→ DATA TO EXAMINE

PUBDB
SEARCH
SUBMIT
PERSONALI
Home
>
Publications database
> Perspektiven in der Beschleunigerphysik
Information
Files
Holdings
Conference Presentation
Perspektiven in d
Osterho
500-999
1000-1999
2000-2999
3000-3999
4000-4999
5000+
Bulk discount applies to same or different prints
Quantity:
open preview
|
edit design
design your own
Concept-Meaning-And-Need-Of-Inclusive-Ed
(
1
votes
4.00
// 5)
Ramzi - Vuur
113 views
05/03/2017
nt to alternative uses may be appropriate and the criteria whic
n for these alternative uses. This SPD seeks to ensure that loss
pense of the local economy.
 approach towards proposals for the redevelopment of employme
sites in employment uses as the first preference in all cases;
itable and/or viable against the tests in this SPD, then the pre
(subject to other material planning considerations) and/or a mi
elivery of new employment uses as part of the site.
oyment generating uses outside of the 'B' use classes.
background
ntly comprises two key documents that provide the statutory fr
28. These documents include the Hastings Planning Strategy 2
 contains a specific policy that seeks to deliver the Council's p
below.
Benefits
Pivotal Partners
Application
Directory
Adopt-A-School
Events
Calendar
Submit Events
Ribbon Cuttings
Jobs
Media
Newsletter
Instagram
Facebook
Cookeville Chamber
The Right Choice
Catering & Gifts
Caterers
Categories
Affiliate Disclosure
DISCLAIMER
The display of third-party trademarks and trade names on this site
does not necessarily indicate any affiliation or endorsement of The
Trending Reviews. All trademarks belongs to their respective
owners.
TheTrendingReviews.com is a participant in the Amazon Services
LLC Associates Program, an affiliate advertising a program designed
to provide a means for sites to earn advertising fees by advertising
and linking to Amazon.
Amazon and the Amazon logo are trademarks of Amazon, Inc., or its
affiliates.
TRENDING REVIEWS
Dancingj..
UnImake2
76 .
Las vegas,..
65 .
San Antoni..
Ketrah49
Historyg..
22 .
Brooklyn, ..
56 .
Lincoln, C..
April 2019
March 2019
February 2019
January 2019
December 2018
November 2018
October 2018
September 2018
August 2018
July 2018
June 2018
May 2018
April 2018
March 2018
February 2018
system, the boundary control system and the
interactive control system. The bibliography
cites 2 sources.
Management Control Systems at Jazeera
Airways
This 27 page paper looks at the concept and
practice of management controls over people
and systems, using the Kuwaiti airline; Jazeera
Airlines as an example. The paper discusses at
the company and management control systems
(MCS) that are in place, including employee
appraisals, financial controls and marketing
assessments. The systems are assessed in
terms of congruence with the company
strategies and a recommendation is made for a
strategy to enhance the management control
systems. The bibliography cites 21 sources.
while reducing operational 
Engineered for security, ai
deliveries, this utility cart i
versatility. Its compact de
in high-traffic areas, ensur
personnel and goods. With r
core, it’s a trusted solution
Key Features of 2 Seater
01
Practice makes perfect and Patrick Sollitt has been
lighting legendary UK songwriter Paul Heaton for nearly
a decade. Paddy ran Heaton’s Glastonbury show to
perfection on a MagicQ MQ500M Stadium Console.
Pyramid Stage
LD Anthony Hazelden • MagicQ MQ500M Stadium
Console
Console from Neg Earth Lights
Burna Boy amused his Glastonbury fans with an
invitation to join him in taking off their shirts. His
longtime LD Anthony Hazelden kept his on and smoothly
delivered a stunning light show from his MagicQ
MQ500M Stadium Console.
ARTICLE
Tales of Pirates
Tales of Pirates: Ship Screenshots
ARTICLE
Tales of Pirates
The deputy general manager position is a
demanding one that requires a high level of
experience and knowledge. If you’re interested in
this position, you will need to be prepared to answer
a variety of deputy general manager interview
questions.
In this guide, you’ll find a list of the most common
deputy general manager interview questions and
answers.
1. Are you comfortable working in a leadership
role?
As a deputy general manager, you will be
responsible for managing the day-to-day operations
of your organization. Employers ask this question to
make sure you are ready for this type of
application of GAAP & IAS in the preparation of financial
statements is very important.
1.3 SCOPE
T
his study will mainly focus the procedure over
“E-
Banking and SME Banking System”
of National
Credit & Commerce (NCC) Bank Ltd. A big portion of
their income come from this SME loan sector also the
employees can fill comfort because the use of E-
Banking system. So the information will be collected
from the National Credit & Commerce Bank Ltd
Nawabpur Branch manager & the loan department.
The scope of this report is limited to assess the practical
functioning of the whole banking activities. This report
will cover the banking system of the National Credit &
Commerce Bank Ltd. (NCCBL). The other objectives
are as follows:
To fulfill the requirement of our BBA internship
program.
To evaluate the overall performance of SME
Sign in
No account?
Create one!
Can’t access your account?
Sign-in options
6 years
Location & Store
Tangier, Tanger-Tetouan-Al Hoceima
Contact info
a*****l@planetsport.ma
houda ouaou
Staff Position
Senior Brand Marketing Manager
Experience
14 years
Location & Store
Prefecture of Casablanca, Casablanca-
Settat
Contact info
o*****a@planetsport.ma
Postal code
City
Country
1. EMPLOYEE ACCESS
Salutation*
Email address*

→ TASK OBJECTIVE
Look back at the data above. Transcribe exactly the lines starting at the line that contains "deputy general manager interview questions" and ending at the line that contains "Nawabpur Branch manager".

→ TASK OUTPUT
deputy general manager interview questions and
answers.
1. Are you comfortable working in a leadership
role?
As a deputy general manager, you will be
responsible for managing the day-to-day operations
of your organization. Employers ask this question to
make sure you are ready for this type of
application of GAAP & IAS in the preparation of financial
statements is very important.
1.3 SCOPE
T
his study will mainly focus the procedure over
“E-
Banking and SME Banking System”
of National
Credit & Commerce (NCC) Bank Ltd. A big portion of
their income come from this SME loan sector also the
employees can fill comfort because the use of E-
Banking system. So the information will be collected
from the National Credit & Commerce Bank Ltd
Nawabpur Branch manager & the loan department.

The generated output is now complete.